Mon Oct 16th, 2006 at 04:52:48 PM EST
Maybe the FT-type anti-EU attitude is less dominant in the UK today than one might think?
Just came across this article by William Pfaff via DeDefensa, could hardly believe my eyes:
London, October 10, 2006 - Last weekend in London an organization called Intelligence Squared devoted three days of lectures and meetings to the unpromising cause of making the British like the French. Or if not like them, at least understand them better than usually is the case.
The most daring proposition voiced was that of a "special relationship" with France to replace Britain's existing relationship with the United States. Surprisingly, after an hour and half's argument, audience opinion gave victory to a French connection.(Those attending were polled before and after the debate.)
The outcome certainly surprised this participant, who
had argued that the transatlantic special relationship had been bad for both Britain and the United States -- a conjurer's illusion on both sides. But a special British relationship with France to replace it?
After briefly examining the history of the "special relationship" - at the end of which Pfaff comes very close to shoving most of the blame for Bush's disasters onto Tony Blair for aiding/abetting/encouraging him(!) - Pfaff concludes direct UK-FR entwinement, although force-de-frappishly "desirable" ...
There would be advantages in close cooperation between the two European states with the most experience of modern international politics and great power action, possessing the most serious military resources and forces in Europe.
...is nonetheless unlikely, in his view simply because the English historically "don't like" the French (!):
However a fundamental hostility towards France has long been embedded in English political culture, going back to the Norman Conquest and installation of French rulers in 1066.

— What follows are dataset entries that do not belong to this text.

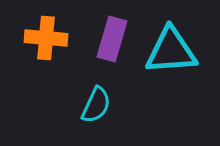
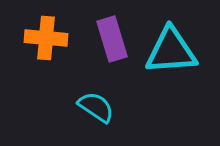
purple rectangle: rotated 33 degrees counterclockwise
cyan semicircle: moved 2 px down; rotated 81 degrees counterclockwise
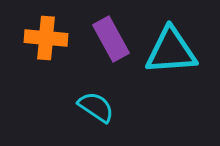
purple rectangle: moved 1 px left; rotated 12 degrees counterclockwise
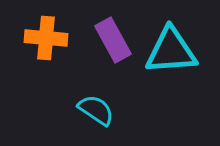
purple rectangle: moved 2 px right, 1 px down
cyan semicircle: moved 3 px down
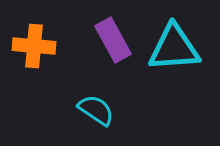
orange cross: moved 12 px left, 8 px down
cyan triangle: moved 3 px right, 3 px up
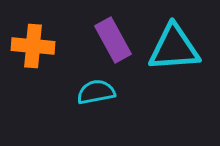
orange cross: moved 1 px left
cyan semicircle: moved 18 px up; rotated 45 degrees counterclockwise
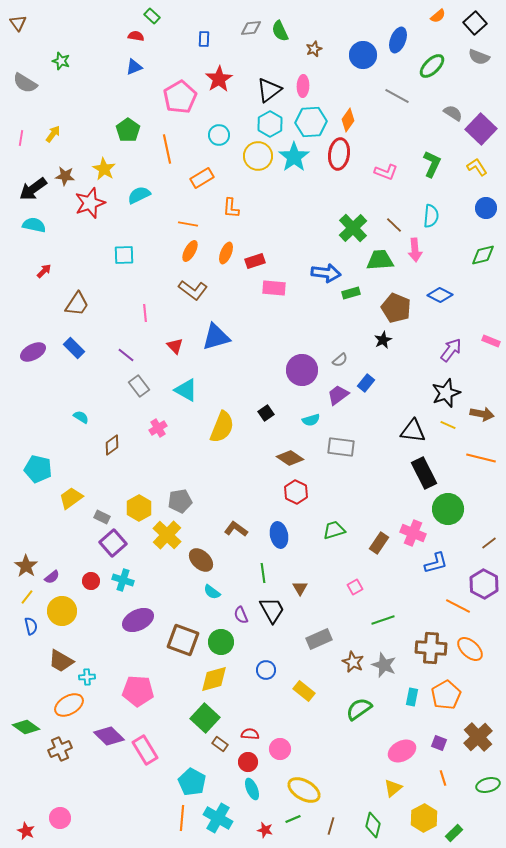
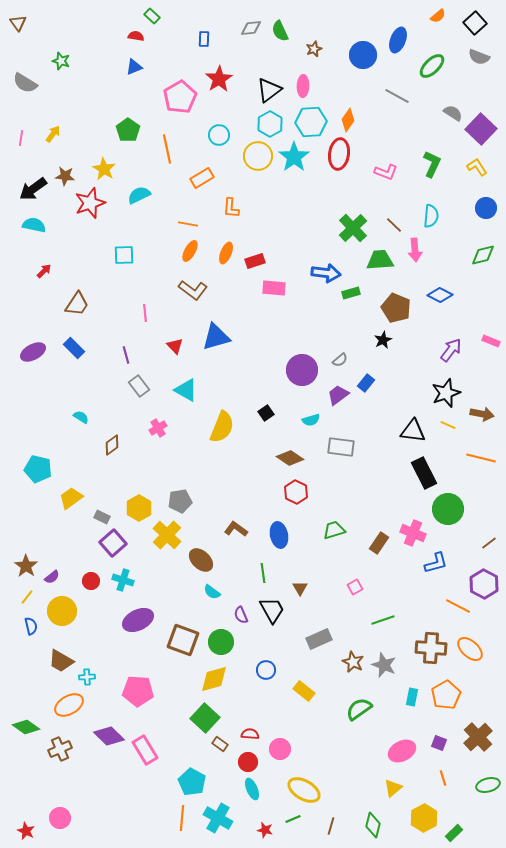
purple line at (126, 355): rotated 36 degrees clockwise
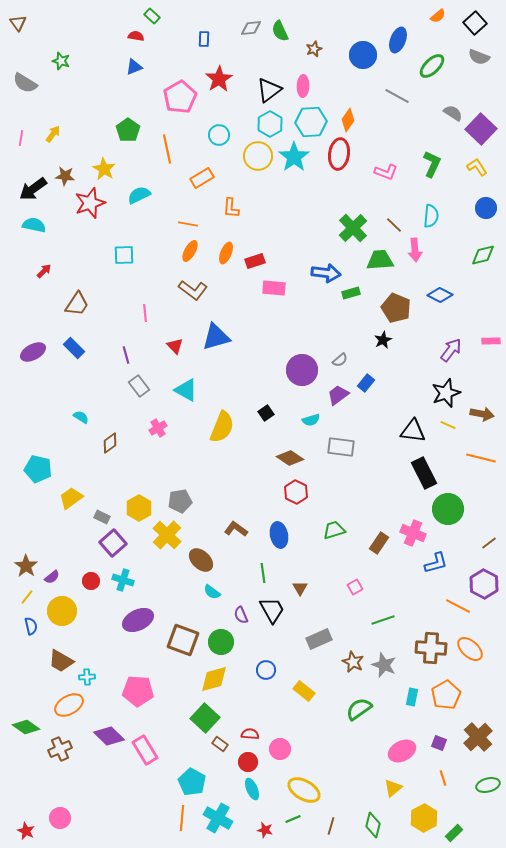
pink rectangle at (491, 341): rotated 24 degrees counterclockwise
brown diamond at (112, 445): moved 2 px left, 2 px up
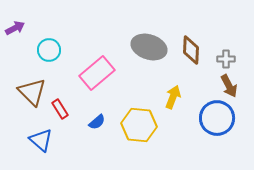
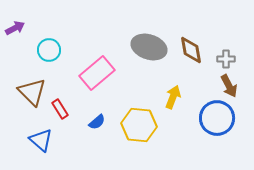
brown diamond: rotated 12 degrees counterclockwise
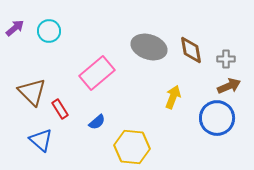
purple arrow: rotated 12 degrees counterclockwise
cyan circle: moved 19 px up
brown arrow: rotated 85 degrees counterclockwise
yellow hexagon: moved 7 px left, 22 px down
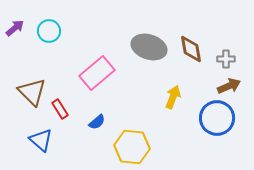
brown diamond: moved 1 px up
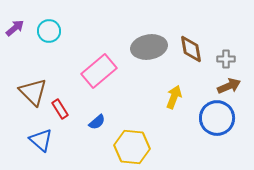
gray ellipse: rotated 28 degrees counterclockwise
pink rectangle: moved 2 px right, 2 px up
brown triangle: moved 1 px right
yellow arrow: moved 1 px right
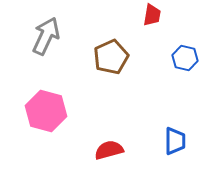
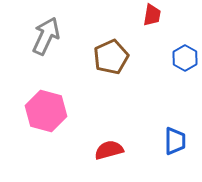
blue hexagon: rotated 15 degrees clockwise
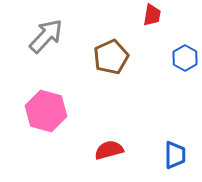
gray arrow: rotated 18 degrees clockwise
blue trapezoid: moved 14 px down
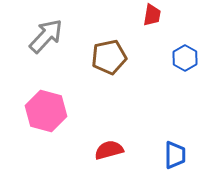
brown pentagon: moved 2 px left; rotated 12 degrees clockwise
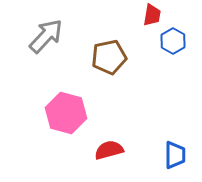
blue hexagon: moved 12 px left, 17 px up
pink hexagon: moved 20 px right, 2 px down
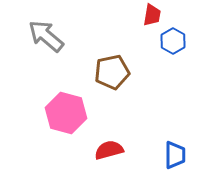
gray arrow: rotated 93 degrees counterclockwise
brown pentagon: moved 3 px right, 15 px down
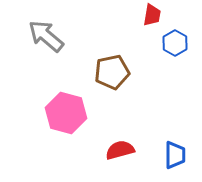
blue hexagon: moved 2 px right, 2 px down
red semicircle: moved 11 px right
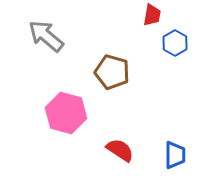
brown pentagon: rotated 28 degrees clockwise
red semicircle: rotated 48 degrees clockwise
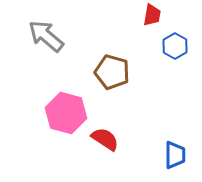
blue hexagon: moved 3 px down
red semicircle: moved 15 px left, 11 px up
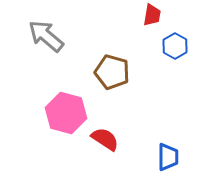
blue trapezoid: moved 7 px left, 2 px down
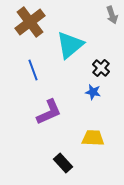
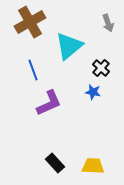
gray arrow: moved 4 px left, 8 px down
brown cross: rotated 8 degrees clockwise
cyan triangle: moved 1 px left, 1 px down
purple L-shape: moved 9 px up
yellow trapezoid: moved 28 px down
black rectangle: moved 8 px left
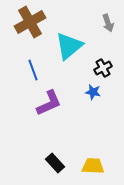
black cross: moved 2 px right; rotated 18 degrees clockwise
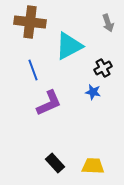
brown cross: rotated 36 degrees clockwise
cyan triangle: rotated 12 degrees clockwise
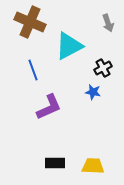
brown cross: rotated 16 degrees clockwise
purple L-shape: moved 4 px down
black rectangle: rotated 48 degrees counterclockwise
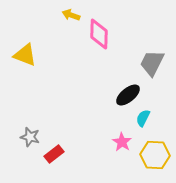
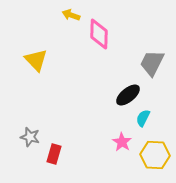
yellow triangle: moved 11 px right, 5 px down; rotated 25 degrees clockwise
red rectangle: rotated 36 degrees counterclockwise
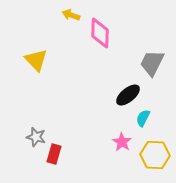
pink diamond: moved 1 px right, 1 px up
gray star: moved 6 px right
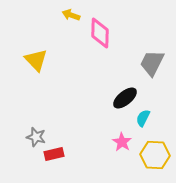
black ellipse: moved 3 px left, 3 px down
red rectangle: rotated 60 degrees clockwise
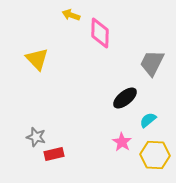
yellow triangle: moved 1 px right, 1 px up
cyan semicircle: moved 5 px right, 2 px down; rotated 24 degrees clockwise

Whodathunk it? Such looooong, spiteful memories...
Ergo, according to Pfaff:
Any new special relationship for Britain would surely have to be with Europe, but not with the EU that now exists, which will undoubtedly be changed fundamentally during the decade to come. An organization of 25, or 27, or more, members cannot conduct a serious common international and strategic policy, nor act with dispatch and effect.
Yet the consciousness of Europe's essential unity and the need for a new form of cooperation is evident everywhere. This, I think, has yet to be generally realized: expansion and the rejection last year by France and the Netherlands of the proposed European constitution exploded the Europe originally conceived in the 1950s. New structures must be invented to create a flexible Europe, of common identity and shared essential interests, that does not depend upon the United States -- in recognition that the United States simply is no longer dependable.
However, DeDefensa's own analysis views a UK flip-switch from "Atlanticism" to ... "Manchism" (?? "Cross-Channeling"???) as at least conceivable, given the astro-political conjunctions looming in the 2007 firmament and - above all - the truly unprecedented quantity and quality of transatlantic crap-consequences now teetering on the UK's special-poodlism fan, which could kinda-synergically induce a cathartic divorce-somersault FR-wards...and/or EU-wards?
Dunno myself whether these enticing figments are pure pipedreams or plausible prospects, but could be worth keeping watch for further "smoke-signals".